An adjustable-rate mortgage offers a stable rate for a designated initial period before it adjusts based on market conditions. For instance, in a 7/1 ARM, the initial rate is fixed for seven years and then fluctuates annually for the subsequent 23 years.
Adjustable rates generally begin lower than fixed ones; however, after the initial lock-in period, there’s a risk of increases. Interestingly, some recent fixed rates have been lower than adjustable rates, so it’s advisable to discuss options with your lender.
Mortgage lenders typically offer the most competitive mortgage rates to borrowers with substantial down payments, strong credit scores, and favorable debt-to-income ratios. If your goal is to secure a lower rate, consider saving more, enhancing your credit score, or reducing your debt before house hunting.
Giving time for rates to fall isn’t likely the best strategy for securing the lowest mortgage rate. If you’re ready to purchase, concentrating on your financial health may prove more beneficial.
To identify the most suitable mortgage lender for your needs, aim for mortgage preapproval with several lenders, preferably within a brief timeframe to enhance comparison accuracy and minimize credit score impact.
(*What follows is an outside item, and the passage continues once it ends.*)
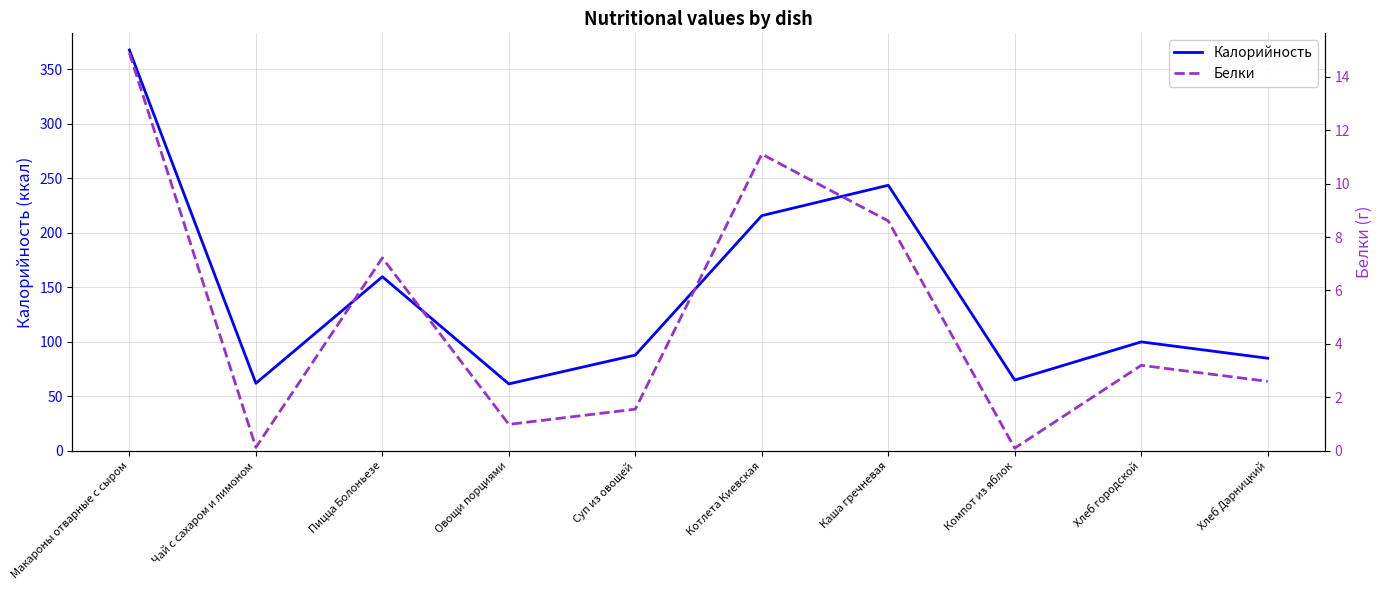

What is the approximate value of Белки at Котлета Киевская?

11.1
When selecting a lender, it’s crucial to evaluate components beyond interest rates. Pay special attention to the mortgage annual percentage rate (APR), which encompasses the interest rate, any discount points, and associated fees, giving a clearer picture of the annual cost of borrowing. This figure is vital when comparing lenders.
Get 6 tips for selecting a mortgage lender.
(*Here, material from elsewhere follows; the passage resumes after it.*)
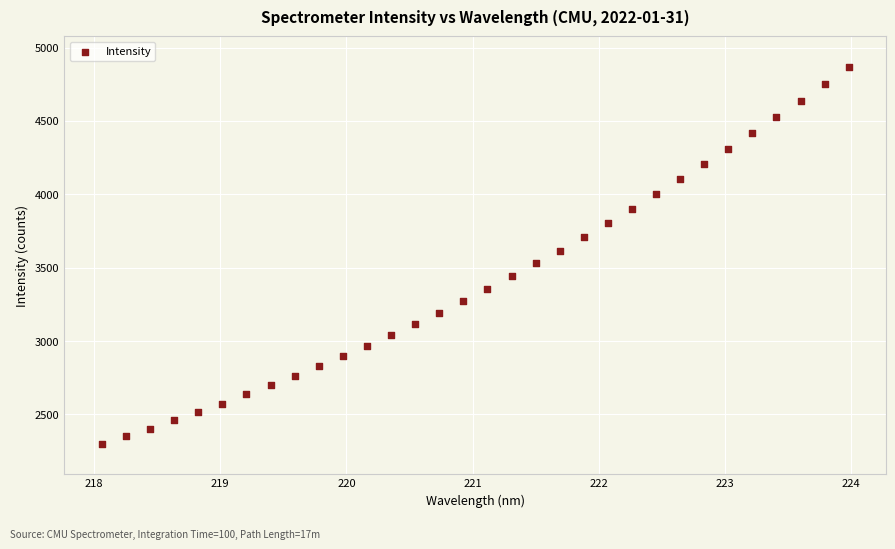

What is the range of X values (max minus min)?

5.9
Zillow reports the national average for a 30-year mortgage intended for home purchase is 6.28%, and the average for a 15-year mortgage is 5.56%. Bear in mind, these are national averages; rates in your specific locale may vary. Typically, areas with higher living costs see increased averages, while less expensive areas tend to have lower averages.
The average current rate for a 30-year fixed mortgage stands at 6.28%, according to Zillow. Nonetheless, you might qualify for a more favorable rate with a strong credit score and a substantial down payment along with a low debt-to-income ratio (DTI).
While mortgage rates may not show drastic decreases soon, there might be minor fluctuations in the coming weeks.